"Lost Is Found"
July 1, 2010
. . . Then he calls his friends and neighbors together and says, "Rejoice with me; I have found my lost sheep." Luke 15:6b
Harry Voelker had his prized 1956 Ford F-100 pickup stolen in 1972.
His vehicle was gone and Voelker went into a period of mourning. Rather than throwing away his pink slip and all the information and memories he had of the vehicle, he kept them tucked away.
He attended auto shows to see if it would pop up. It didn't.
He kept his eyes peeled for the vehicle, but it never appeared.
It never showed until about a month ago when he received a phone call from the California Highway Patrol. They told him they had found his vehicle in Modesto. It was being registered by a young couple who had bought it from a relative in Texas. None of them had any idea the truck had once been stolen.

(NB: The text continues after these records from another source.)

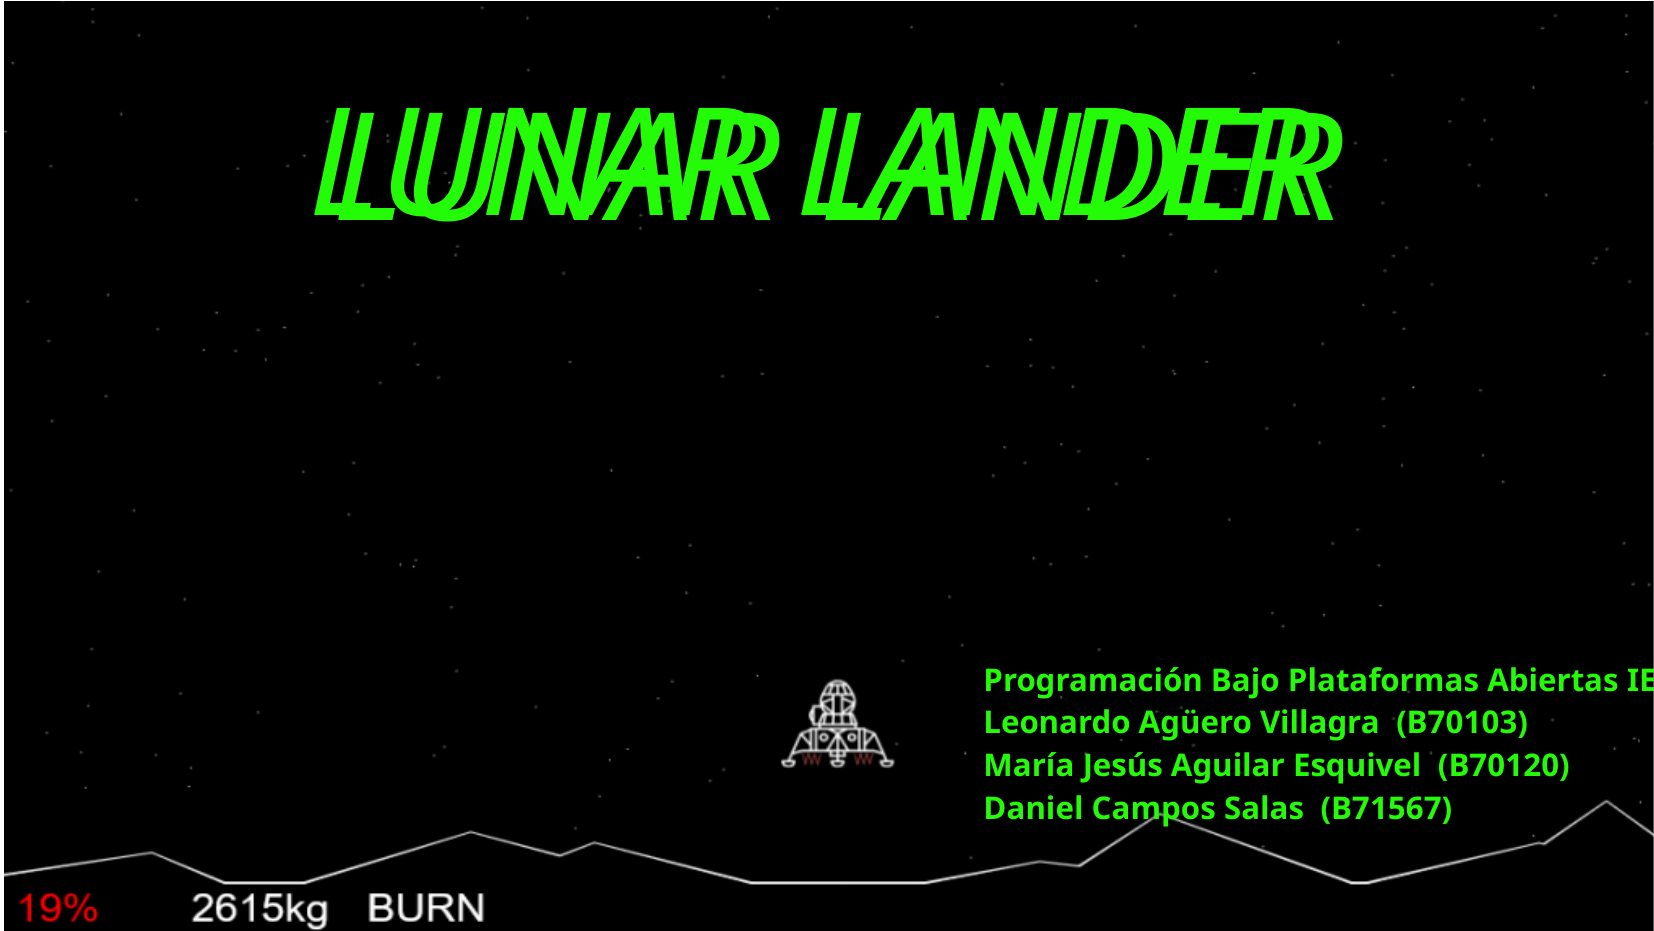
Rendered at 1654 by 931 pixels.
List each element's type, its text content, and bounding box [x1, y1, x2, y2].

text_box Programación Bajo Plataformas Abiertas IE-0117 Leonardo Agüero Villagra (B70103) María Jesús Aguilar Esquivel (B70120) Daniel Campos Salas (B71567) [968, 650, 1654, 834]
text_box LUNAR LANDER [330, 52, 1347, 390]
picture [4, 1, 1654, 931]
text_box LUNAR LANDER [307, 47, 1323, 385]
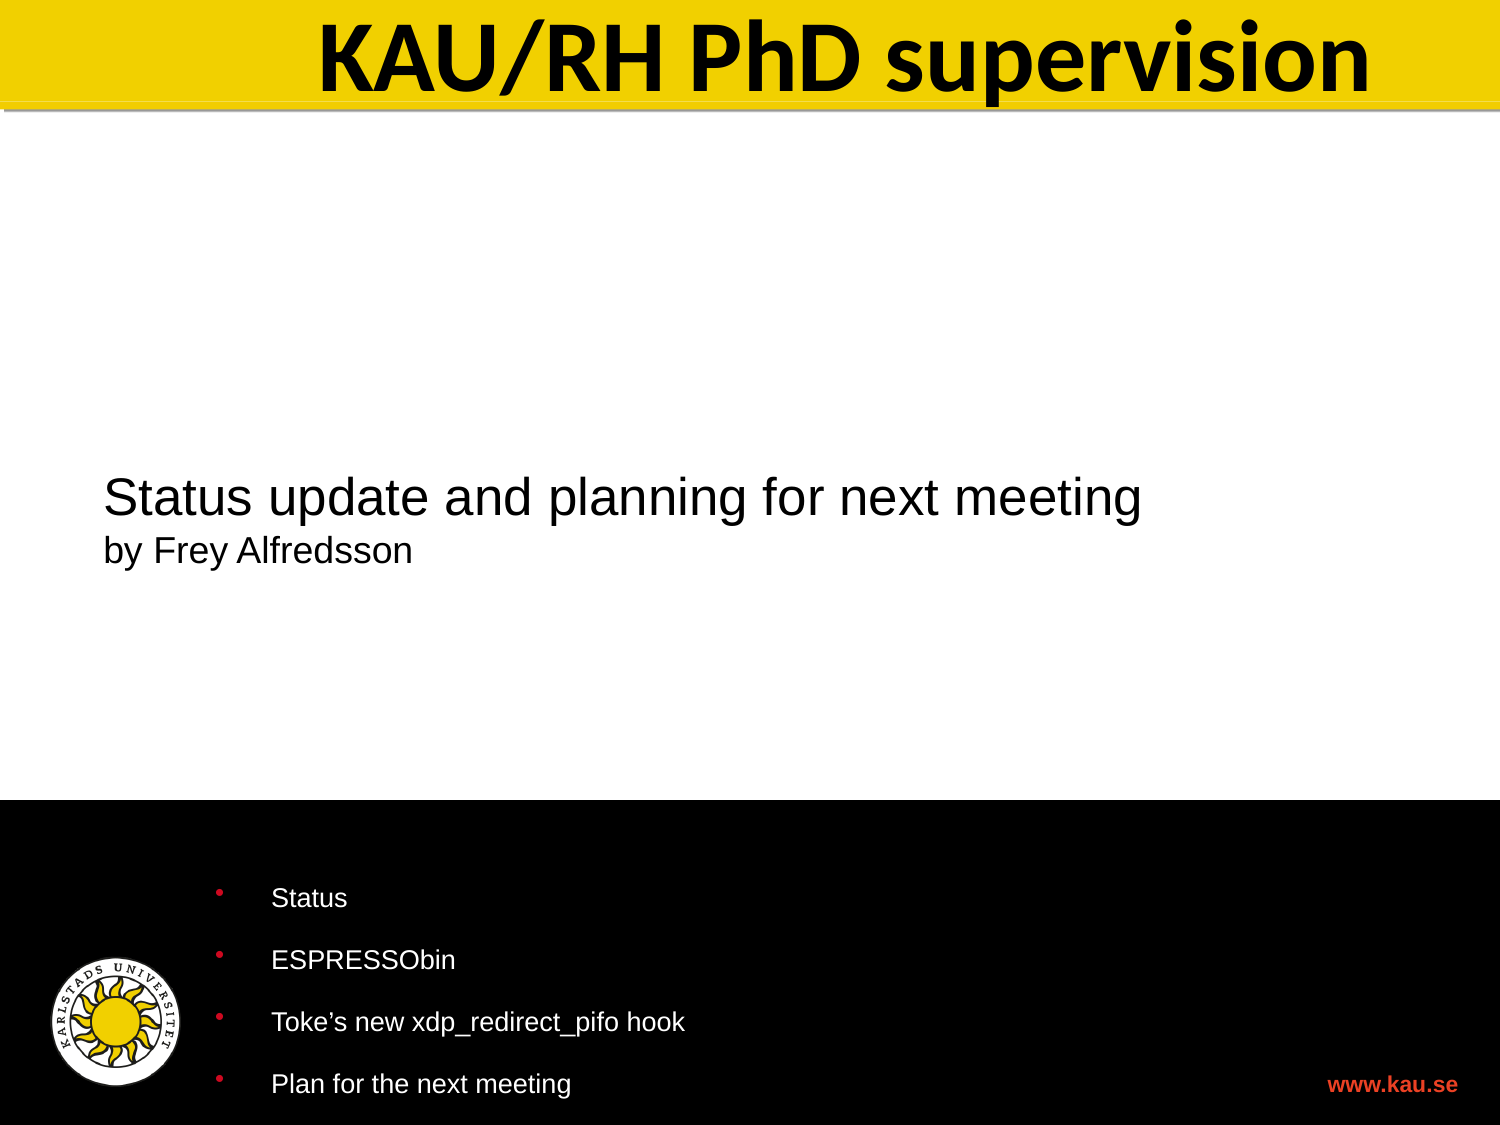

Not surprising since the Ford had disappeared 38 years ago.
Now almost everybody is happy. I say almost because the young couple who bought the truck are out their cash and the vehicle they thought they were getting. Even so, Harry has his vehicle back; justice has been served, and the police are able to close a long-standing case.
When I heard that story, I remembered -- as you probably did -- the parable Jesus told about the shepherd who went looking for a wandering sheep.
Jesus tells us that when one of his flock went AWOL, the shepherd went after it. He left the 99 and went after that wandering fleece. The Savior concluded the story by saying the happy shepherd called his friends together to help him give thanks that the lost sheep had been found.
Actually, that's not quite the end of the story. Jesus said, "I tell you that in the same way there will be more rejoicing in heaven over one sinner who repents than over 99 persons who do not need to repent" (Luke 15:7).
In short, the purpose of the parable is to extol the benefits and necessity of repentance. Although it is no longer fashionable in religious circles to say so, an acknowledgment of our sin and our need for a Savior is the prelude to the acknowledgment and appreciation of the Redeemer.
And truly, we do need a Savior. Each day we sin. Each day we put ourselves at variance with God's will and wishes. This is precisely why Jesus came into this world: to sacrifice Himself and offer forgiveness to all who would acknowledge their sins and believe on Him as their heaven-sent Substitute. God grant this day that you and I are among those who sorrow over their sin.
THE PRAYER: Dear Lord Jesus, today I give thanks that You decided to save me. Without any merit or worthiness in me and without any indication that You would be welcomed -- and every sign that You would not -- You came into this world to offer Yourself as my Ransom. May I repent of that which I have done wrong, and live my life in thanksgiving to You. In Your Name. Amen.